All results of this research are considered for CPU-intensive workloads for servers and only take into account the execution time (service time). No queueing or latency is considered. Although it is obviously outside the scope of this work, in a case study carried out with virtual machines in a real company, the analysis has been extended with types of transactional CPU and memory workload, whose performance has been measured with other metrics based on queuing networks [7]. That is, taking into account the mean waiting time and the mean response time of the transactions to execute the corresponding tasks. The results do not contradict, but complement what is presented here about mean execution tasks as mean service times.

Our proposed method could be adapted to emerging trends in virtualization and cloud computing, mainly on containerization that provides a lightweight and portable approach to application deployment, contributing to the agility and scalability of cloud environments.

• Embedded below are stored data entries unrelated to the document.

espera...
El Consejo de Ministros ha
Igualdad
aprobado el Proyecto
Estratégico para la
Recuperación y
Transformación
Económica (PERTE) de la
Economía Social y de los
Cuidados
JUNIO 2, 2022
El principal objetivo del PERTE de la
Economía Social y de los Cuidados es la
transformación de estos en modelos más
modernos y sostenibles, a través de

Our paper concentrates on the problem of how to formalize speedup and overheads modifying classical computer architecture formulations and proposing new ways to represent scaling for CPU-intensive workloads, using a black-box model. That is, servers or virtual servers running tasks and meanwhile measuring their execution time and consumed power. This addresses the paper?s fundamental questions of formalization and representativeness and not underlying the causes of the scalability shapes. It is part of our future work to investigate further the relationship between the lower-level performance metrics and the changes in scalability due to the reduction of the size of the problem and the augmented overhead due to the incremental fractionality of the workload.

10 Conclusions

This work proposes the use of basic concepts of parallelism, such as speedup, efficiency, isoefficiency and scalability, adapting them to quantify and represent the overheads of consolidation of virtual machines in physical machines and study the balanced relationship between performance and energy when consolidating virtual machines. The proposed formalization has been extensively experimented with different physical machines and different sizes of tasks to verify the theoretical approach. An attempt has also been made to represent, first intuitively, by heuristics, the distance from the ideal of linear parallelism, when software tools are used to parallelize machines, to later determine a comparative method for speedup and balance between performance and energy based on elementary trigonometry. The results of this research make it possible to establish how far to parallelize a physical server and how far to consolidate virtual machines optimally, but adaptable to the circumstances that system managers support in data centers. In summary, the generalizability of the research work extends its applicability to a wide range of virtualization technologies and computing scenarios. It offers a versatile and adaptable framework for scalability analysis and performance evaluation, making it valuable not only for current virtualization technologies but also for future developments in the field of software-parallelizable computing. The potential cross-domain applications highlight the relevance of the research’s findings in optimizing resource utilization and performance across diverse computing environments.

This research work may have the potential to influence the way linear scalability phenomena are graphically explained and evaluated, not only in the context of performance and energy, nor for consolidation only, but across diverse fields that require a clear reference framework for scalability issues.